Despite the prior controversies, the Oscars took a big step in a good direction for terms of diversity in Hollywood. Some of the Best Pictures include the Netflix foreign film “Roma” and the first comic book movie nominated, “Black Panther,” with winners such as Mahershala Ali for Best Supporting Actor and Alfonso Cuarón for Best Director for “Roma.” I think it’s really interesting for the Academy to recognize talented individuals in the film industry and show different perspectives to filmgoers.
The big winner of the Oscars this year was “Bohemian Rhapsody,” a biographical film about the life of Queen lead singer Freddie Mercury that has polarized critics, yet loved by fans of Queen. The film won big at the Oscars with Best Sound Mixing, Best Sound Editing, Best Film Editing and Best Actor with Rami Malik as Freddie Mercury. Another memorable moment was renowned director Spike Lee winning the Oscar for Best Adapted Screenplay for “BlacKkKlansman,” which marks his first Oscar.
One of the polarizing moments of this year’s Academy Awards was the ceremony awarding the coveted Best Picture award, which was given to film “Green Book.” The film chronicled the life of African American jazz musician Don Shirley and his Italian American driver in the American Deep South in the 1960s.

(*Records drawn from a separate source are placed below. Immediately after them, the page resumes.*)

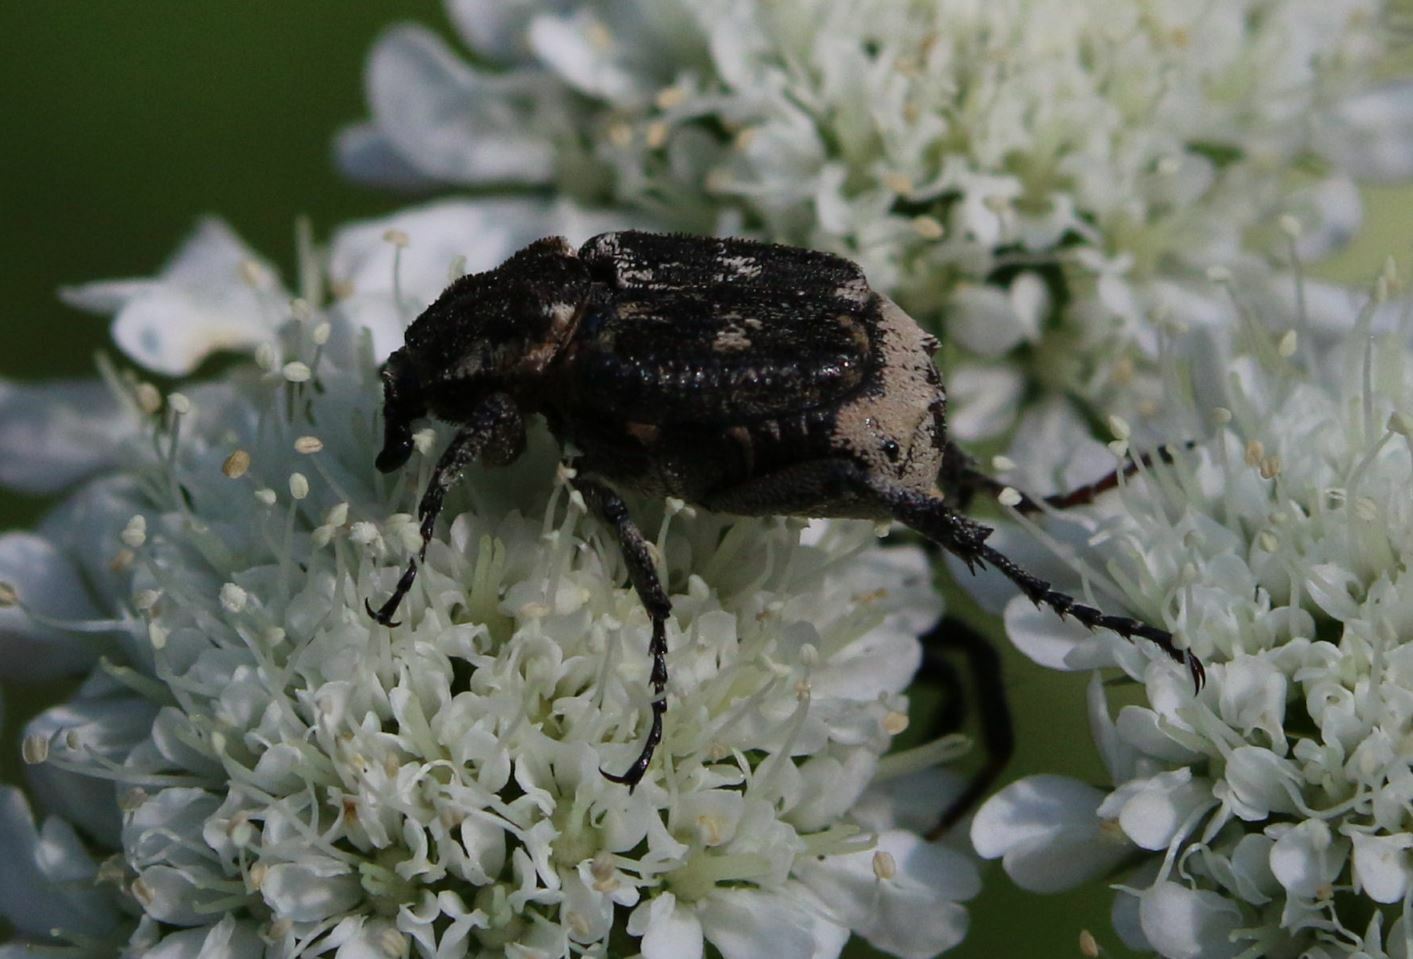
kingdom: Animalia
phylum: Arthropoda
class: Insecta
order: Coleoptera
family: Scarabaeidae
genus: Valgus
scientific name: Valgus hemipterus
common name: Bug flower chafer
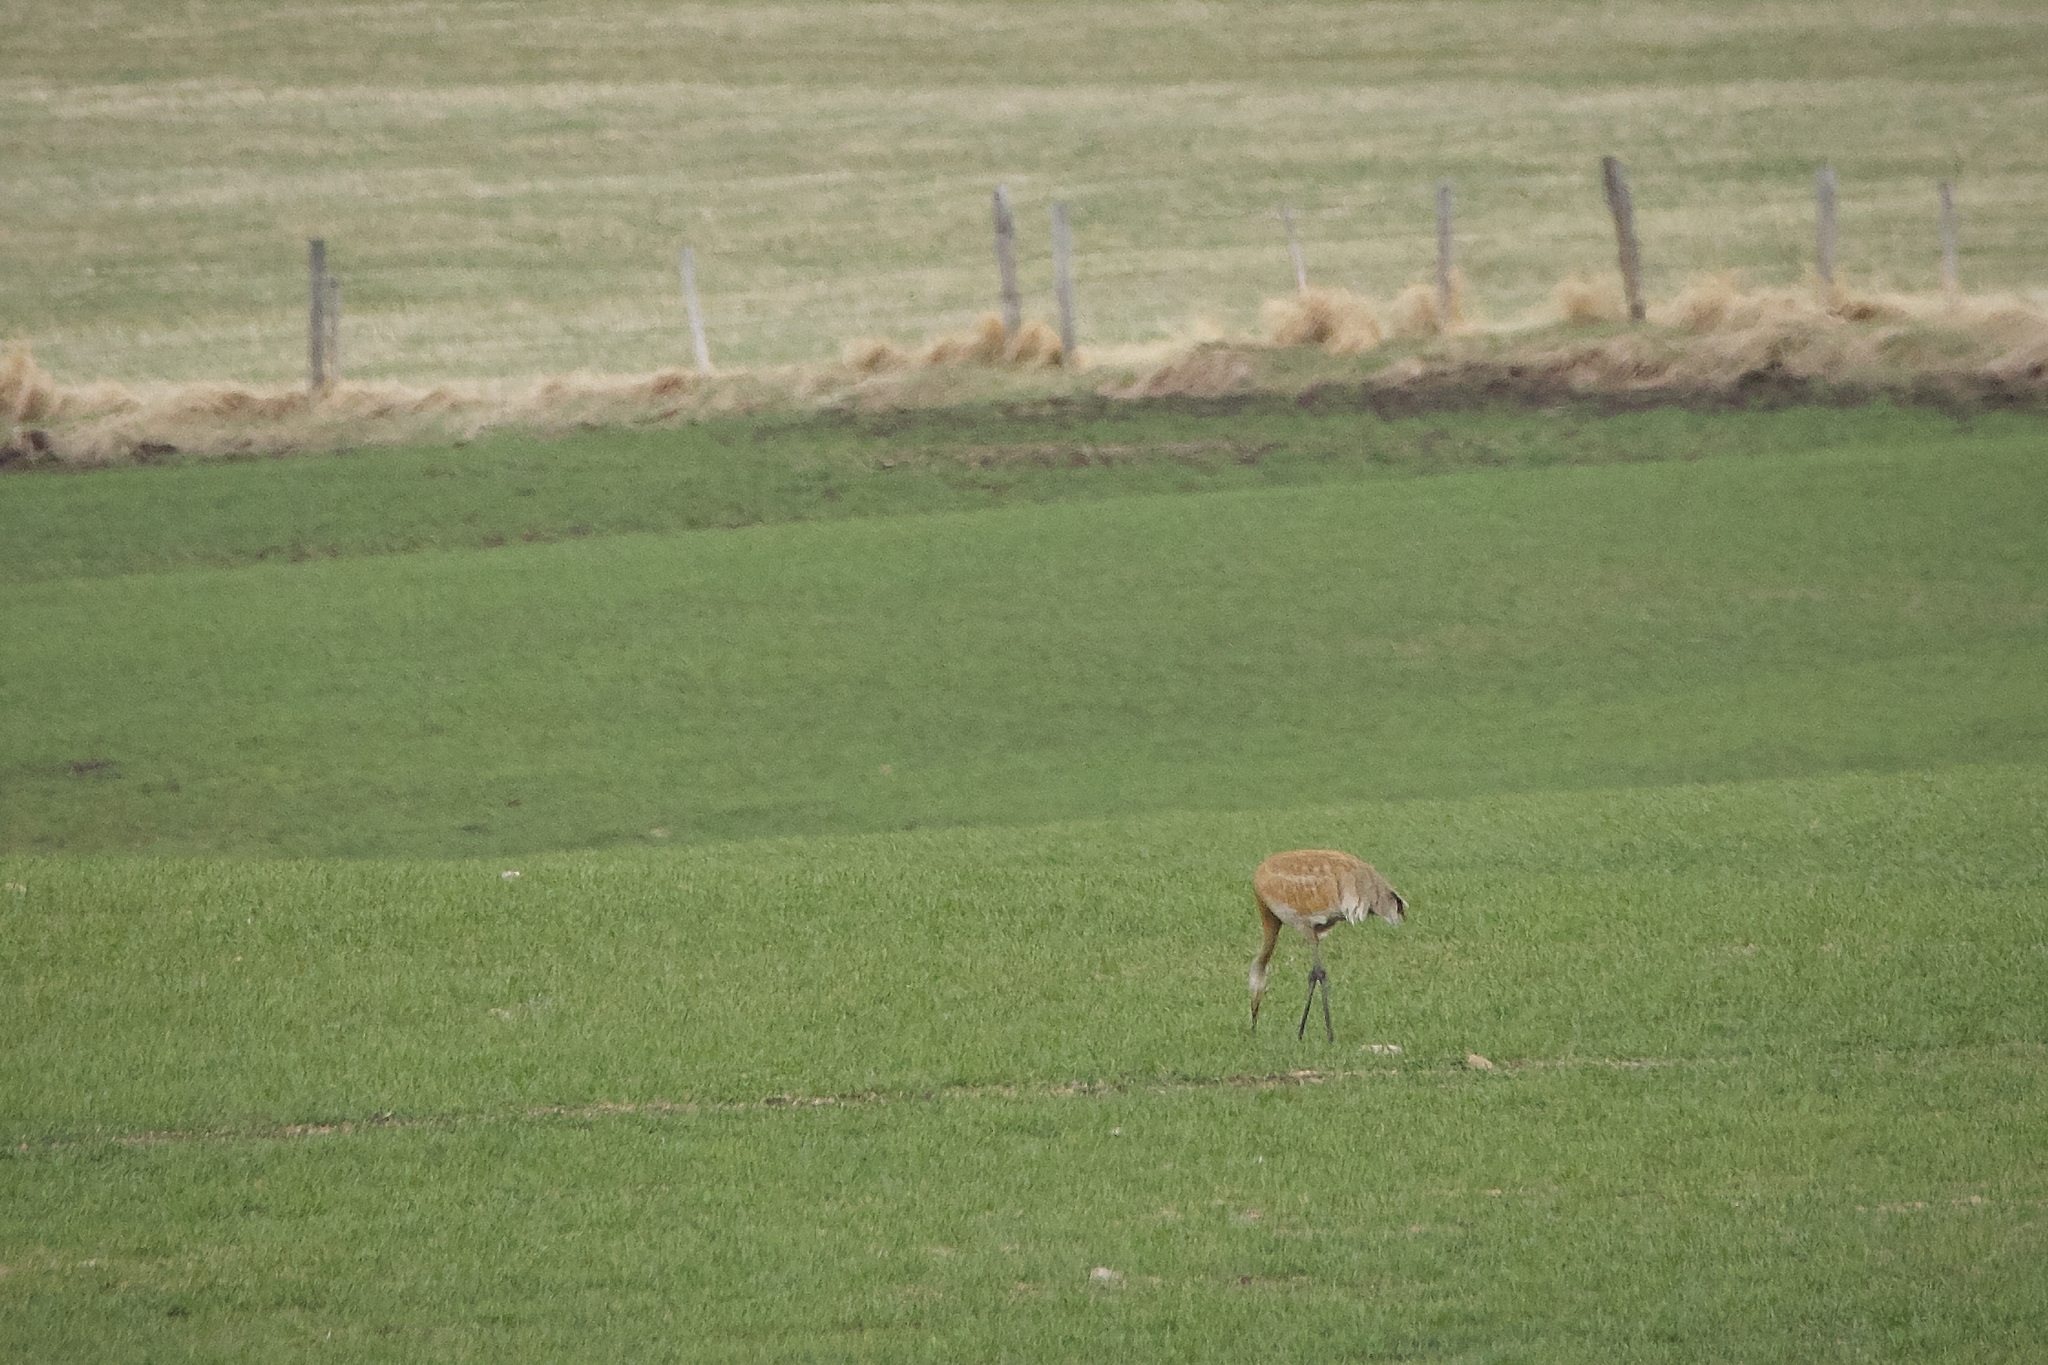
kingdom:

This decision gained criticism not only for controversial tweets from the director and historical inaccuracies, but also from news outlets, such as The New York Times, saying the film chose to reflect the civil rights movement from a white perspective. I haven’t seen “Green Book” but I would be curious to see what the fuss is about on the film.
Personally, the only award I was interested in was Best Animated Feature, where Sony Animation’s “Spiderman: Into the Spider-Verse” won, defeating Disney and Pixar for the award. Most people in the Academy voting process don’t pay attention to animated films, preferring to either let their children vote, go with an obvious choice like Disney or vote without even seeing the films. Even though I was limited in terms of films I was interested in, I saw some independent animated films that were impressive in their own rights without being popular.
The best way to improve the Oscars in the future is to create a compromise between the Academy and average moviegoers. For the Academy, they need to focus on giving every film a chance instead of picking a popular choice and focus on good stories and powerful performances by actors and actresses of all races. For filmgoers like us, it’s important to be informed in regards to all films coming out instead of prioritizing films we’ve seen. Hopefully, the Academy Awards can be a center for diversity and recognition of films for both critics and fans alike.